The word “rival” is derived from the Latin “rivalis,” meaning “using the same stream as another.” In pre-Christian times, rivals were people or tribes who fought over water from the same river. “In our terms,” the psychoanalyst Peter Neubauer once observed, “the river is the mother who supplies our basic needs, and the children compete for access to her.”

Most parents will do anything to stop the fighting, and there is nothing more annoying than the constant bickering, squabbling, pushing, grabbing, and kicking.  It can drive even the most patient parent bonkers.  One day we all were driving up to Connecticut from DC to see my parents.  We had an old car and it had no air conditioning.  The ride was hot and noisy, and I am sure the children were just as pissed at all of it as we were; but the difference was they took out their frustration and prickly heat out on each other.  Although we had separated the car seats about as far as they could go, the little animals could still get at each other. 

Because they were strapped in they could only land glancing blows and deflected kicks, so they started spitting and throwing whatever they could find at each other.  Bits of sandwich corners, broken Oreo cookies, and banana peels.  We broke our strict No Junk Food household rules when it came to car travel.  We left home early in the morning, around 4am when the bambini were still groggy and half-asleep.  We knew that we could get a good hour-and-a-half, maybe even two hours of peace and quiet while they slept.

When they woke up, we fed them junk food.  This breach in routine and rules threw them for a minute, but they quickly grabbed and gobbled the chips, cookies, and candies we threw into the cage.  They gorged themselves insensate, and dropped off to sleep.  We had gained another hour and a half.   Three more to go.  I suspect that once all the sugar was digested and got into the bloodstream, it hit their little brains like mainlined coke.  Their eruptions became volcanic, their scrambling attempts to punch, hurt, and maim were Olympic.  They yelled, cried, spat, and flailed.  I became as angry as they and started yelling and screaming at them.  The small car was a circus gone bad.  There was only one thing I could do.  I wrenched the steering wheel and swerved two lanes to the shoulder of the Interstate and screeched to a halt, throwing all the Oreos, banana peels, and Doritos forward in a shower of fast food debris.  Silence.  It worked.

It worked alright, but only for about twenty minutes, but tired and dispirited with no more energy or will to battle, all we could do was let them have at it.  My mother always wondered why we arrived such wrecks.

Colt reports that some parents actually encourage sibling rivalry to stimulate competition:

In some homes, parents organize the competition; to encourage Darwinian resilience among his elder four sons, Samuel Marx set out three sweet rolls each morning; as soon as a brother had wolfed down his breakfast, he was permitted to grab a roll, leaving the slowest eater empty-handed.

Mr.

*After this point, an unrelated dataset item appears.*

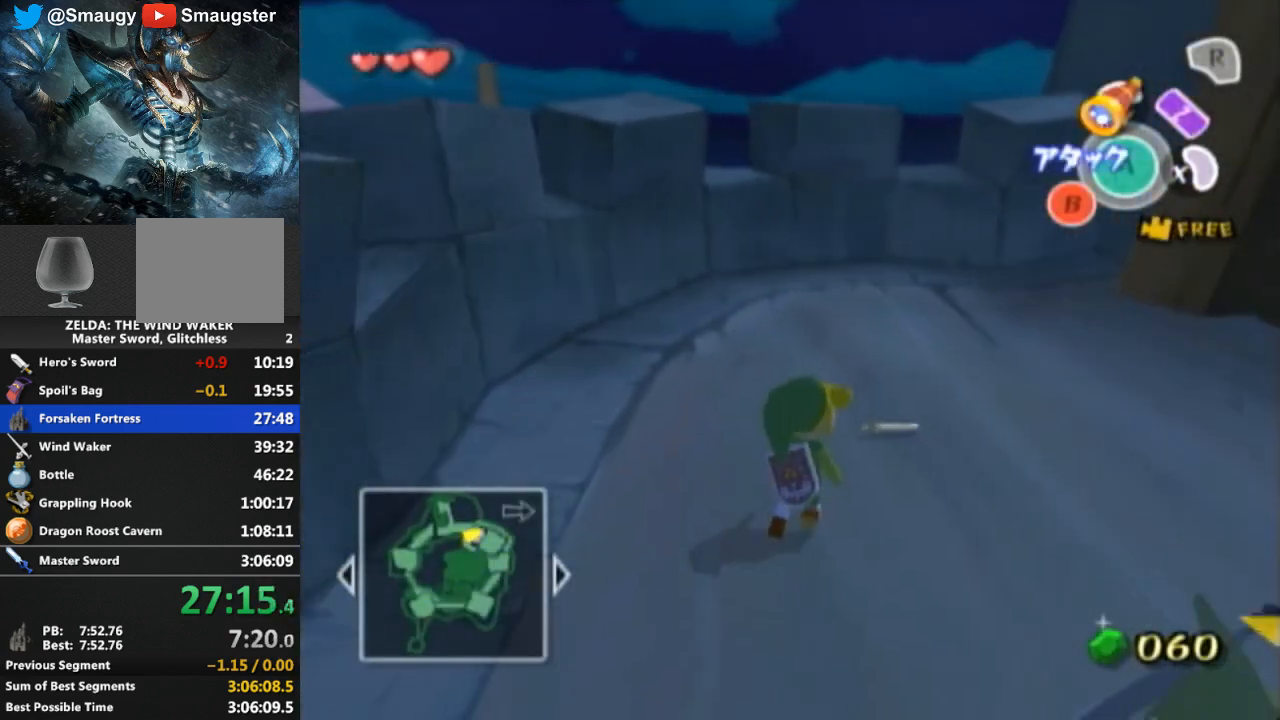
{"buttons": [], "left_stick": "center", "right_stick": "center", "events": [[167, "left_stick", "center"], [233, "A", "down"], [333, "A", "up"], [400, "A", "down"], [433, "A", "up"]]}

Marx must have had domestic help or had an obedient and accepting wife who would deal with the aftermath, because no parent in their right mind would ever bring on cyclones of sibling rage and antagonism.

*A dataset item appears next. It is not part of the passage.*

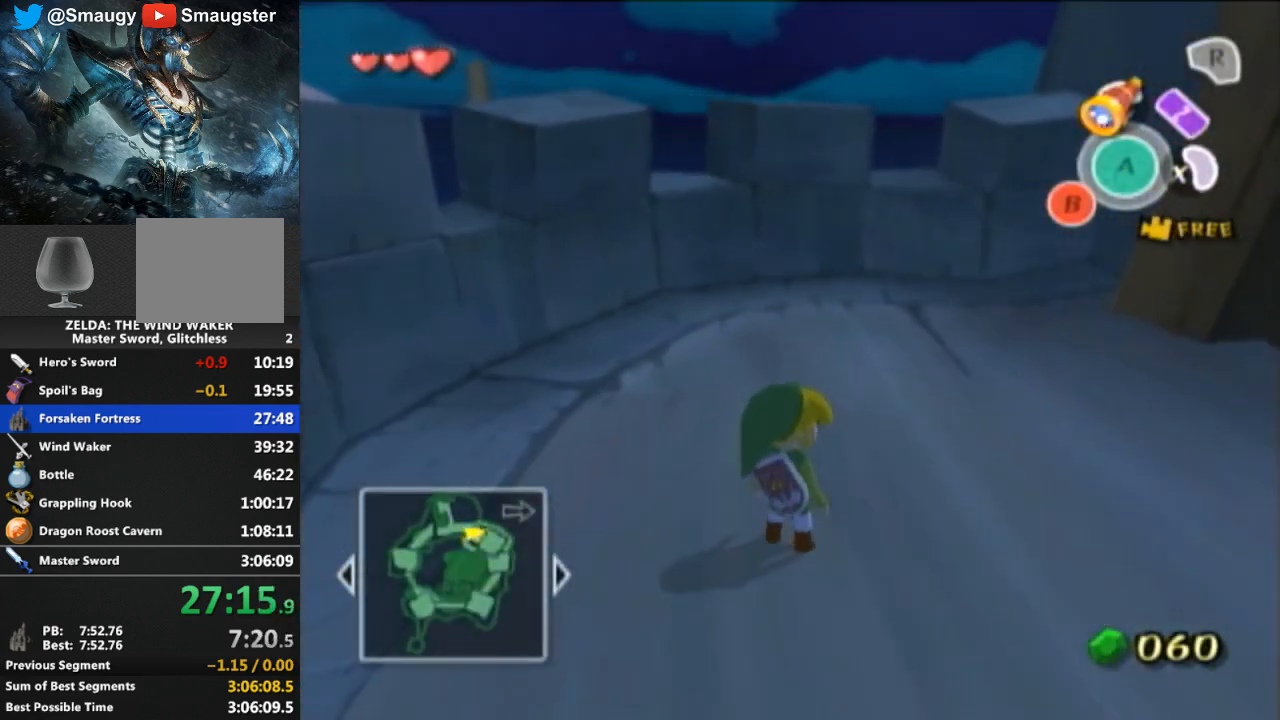
{"buttons": [], "left_stick": "center", "right_stick": "center", "events": [[67, "A", "down"], [100, "A", "up"]]}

Our niños now are the best of friends, and I like to think that the herculean struggles of childhood were somehow necessary for them to establish a more mature, respectful, and loving relationship. My wife and I still try to be even-handed, not because we don’t want to stir up hornet’s nests or provoke a return to some deeply-buried, residual infantile rivalries; but because it seems the right thing to do for offspring who have come into their own.  From what I can tell, the sibling rivalry has disappeared; but then again I have heard of siblings who lived their whole lives in loving harmony, only to come out of their corners punching to get the biggest piece of the inheritance pie. 

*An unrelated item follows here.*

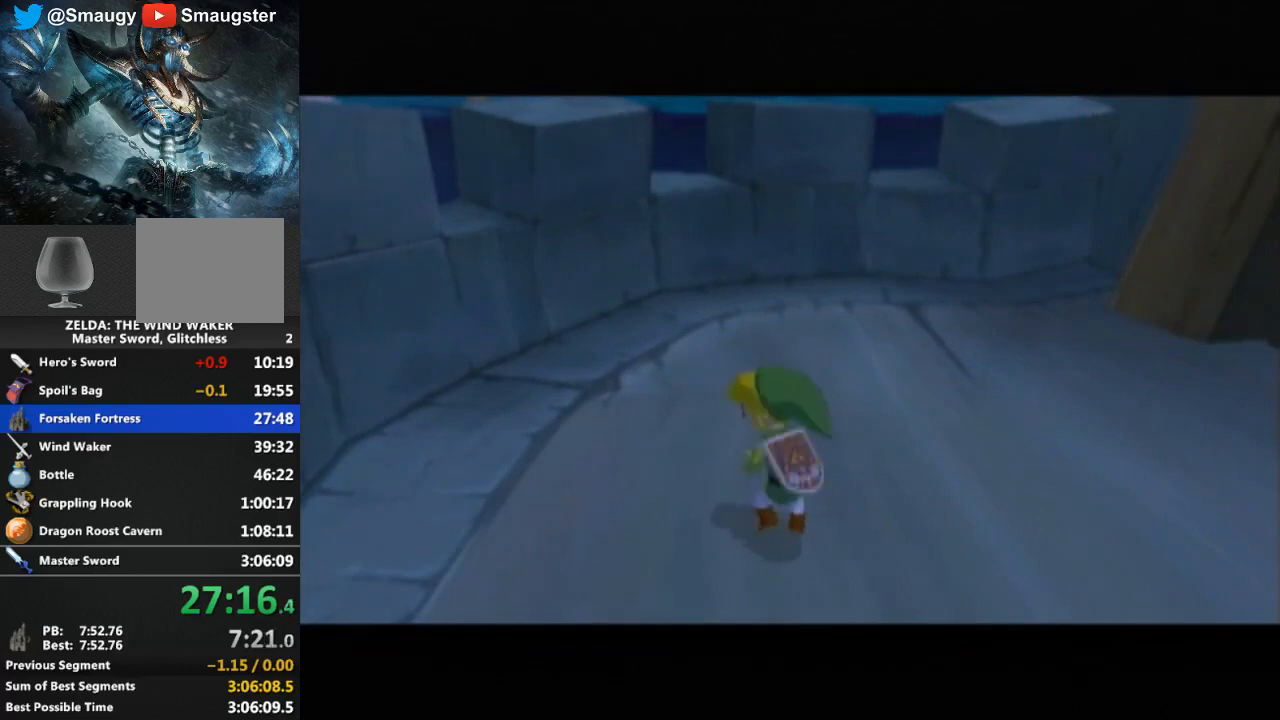
{"buttons": ["B"], "left_stick": "center", "right_stick": "center", "events": [[500, "B", "down"]]}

When my older brother, Harry, traveling in India after college, was stricken with a mysterious gastrointestinal disease and lost 30 pounds, he suspects the culprit was a half-eaten Popsicle he found on the street and instinctively gobbled up before someone else got it.

If this story is true, then Mr. Colt may have some deadly brutal fights coming once his parents are six-feet under and the will is read to the surviving brothers.